The duo eventually moved to England in the early 1980s. They ended up living in London with fellow Antipodean expat Nick Cave and his band The Birthday Party, then at the height of their heroin-fuelled debauchery. After a peculiar, squawking debut album, Send Me A Lullaby, The Go-Betweens went on to make a string of remarkable guitar-pop records throughout the 1980s, on which intelligent, literate lyrics were perfectly balanced by a gorgeous melodic sense.

Their songwriting styles seemed to reflect their differing personalities. McLennan wrote warm, tender songs tinged with nostalgia: the luscious Bye Bye Pride and his incredible meditation on his rural childhood, Cattle And Cane. Forster came up with darkly brooding tracks in which nervous outsiders noted that life rarely lived up to one's romantic expectations and the traffic lights on the street of love invariably turned red. Even Forster's most commercial song, the sun-dappled near-hit Streets Of Your Town, was about domestic violence.

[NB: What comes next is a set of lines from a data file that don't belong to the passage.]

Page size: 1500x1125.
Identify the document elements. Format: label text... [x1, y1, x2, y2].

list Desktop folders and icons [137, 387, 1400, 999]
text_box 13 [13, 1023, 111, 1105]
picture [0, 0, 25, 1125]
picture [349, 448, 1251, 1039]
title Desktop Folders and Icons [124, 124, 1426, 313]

Talking about the band's initial demise further emphasises the duo's odd-couple differences. McLennan chuckles as he discusses their 1989 split and subsequent re-formation, 11 years later: "The Time Off, as it's officially called. Other bands might call it rehab."

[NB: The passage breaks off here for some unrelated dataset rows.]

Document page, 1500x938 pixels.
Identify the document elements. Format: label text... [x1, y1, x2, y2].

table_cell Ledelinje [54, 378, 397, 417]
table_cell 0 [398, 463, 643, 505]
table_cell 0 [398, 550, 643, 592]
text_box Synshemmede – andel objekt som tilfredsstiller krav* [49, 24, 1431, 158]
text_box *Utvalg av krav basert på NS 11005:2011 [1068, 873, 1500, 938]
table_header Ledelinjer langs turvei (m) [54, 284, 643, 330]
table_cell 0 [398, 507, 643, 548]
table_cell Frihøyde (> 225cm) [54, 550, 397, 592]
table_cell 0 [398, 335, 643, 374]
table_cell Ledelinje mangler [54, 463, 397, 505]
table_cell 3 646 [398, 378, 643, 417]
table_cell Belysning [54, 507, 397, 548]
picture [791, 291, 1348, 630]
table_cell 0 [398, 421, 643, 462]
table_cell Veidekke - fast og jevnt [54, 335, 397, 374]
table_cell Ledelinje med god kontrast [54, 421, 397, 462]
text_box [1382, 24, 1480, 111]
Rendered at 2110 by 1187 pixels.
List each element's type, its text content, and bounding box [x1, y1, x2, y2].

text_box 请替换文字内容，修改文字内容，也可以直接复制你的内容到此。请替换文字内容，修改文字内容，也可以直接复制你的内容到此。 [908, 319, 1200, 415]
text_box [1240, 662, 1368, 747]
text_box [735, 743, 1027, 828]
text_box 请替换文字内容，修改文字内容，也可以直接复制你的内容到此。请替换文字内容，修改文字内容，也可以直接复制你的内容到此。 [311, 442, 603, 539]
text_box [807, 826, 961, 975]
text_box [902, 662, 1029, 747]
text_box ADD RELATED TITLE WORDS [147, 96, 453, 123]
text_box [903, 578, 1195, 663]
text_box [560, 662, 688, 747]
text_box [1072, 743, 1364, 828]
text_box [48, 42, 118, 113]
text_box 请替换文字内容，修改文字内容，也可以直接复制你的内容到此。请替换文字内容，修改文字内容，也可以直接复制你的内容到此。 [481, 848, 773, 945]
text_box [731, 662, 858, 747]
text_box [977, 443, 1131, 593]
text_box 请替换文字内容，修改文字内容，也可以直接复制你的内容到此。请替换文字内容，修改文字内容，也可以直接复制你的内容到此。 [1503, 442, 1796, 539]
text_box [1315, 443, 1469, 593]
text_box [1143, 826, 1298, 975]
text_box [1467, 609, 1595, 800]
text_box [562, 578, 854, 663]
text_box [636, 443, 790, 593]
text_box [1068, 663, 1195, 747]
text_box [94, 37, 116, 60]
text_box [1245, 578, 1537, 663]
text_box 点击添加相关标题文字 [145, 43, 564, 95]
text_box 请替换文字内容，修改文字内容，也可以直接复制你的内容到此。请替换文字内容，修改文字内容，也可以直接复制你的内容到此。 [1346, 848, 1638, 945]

The Go-Betweens' failure to become superstars is part of their legend. Despite the commerciality of their records, a brief flirtation with a major label in the mid-1980s came to nothing ("We were a neck-and-neck priority with Madonna for about a minute," says McLennan). But the phrase "critically acclaimed" clings to The Go-Betweens as if part of their name. After some thought, McLennan can recall a solitary bad review in three decades: "I think we got slammed in Rolling Stone once." More often, each new offering inspired journalistic hysteria. Not a word of it translated into commercial success. The band's initial split was precipitated not just by the usual artistic differences and personal conflicts but also by penury. "We were broke," says Forster. "We had made all these records and we were still scratching around for $1,500 a week to pay wages."

Forster's former girlfriend Lindy Morrison quit as the band's drummer with a doleful epitaph: "The only people who liked us were a fistful of wanky journalists and some students." McLennan looks a bit put out when reminded of the quote. "There's a certain amount of truth in it. It's no more glib or unhelpful than some of Robert's statements about us not being able to do a greatest-hits album because we didn't have any hits." McLennan says they would trade critical acclaim for commercial success at the drop of a hat. Forster agrees. "I adore critical acclaim. But commercial success would lead us into new pastures. Suddenly, I would wake up and the whole set would change." His face becomes wistful. "Limousines, five-star hotels, a new experience. We could earn so much money that we could go back to being critically acclaimed later."

There is the faintest suggestion that such a Faustian pact might not be necessary. McLennan and Forster reactivated the name The Go-Betweens in 2000, after a decade of solo projects and inevitable critical acclaim. Perhaps uniquely in a world of disappointing re-formations, McLennan and Forster reconvened on top form. Their current album, Bright Yellow Bright Orange, is set to be their biggest seller. Such things are relative, but this is still an unexpected Indian summer.

McLennan and Forster agree that The Go-Betweens fit in better now than in the 1980s. "I think the climate now is a lot better," says Forster. "Bob Dylan's back on form, Lee Hazlewood's being reappraised. That wasn't happening in 1989. I feel more part of things now than at any time." And with that he picks up his carrier bag of Kaliber and leaves. As he walks towards the hotel's reception area, the members of a minor indie band gawp at his suit. Twenty-five years on, it seems, The Go-Betweens still stand out.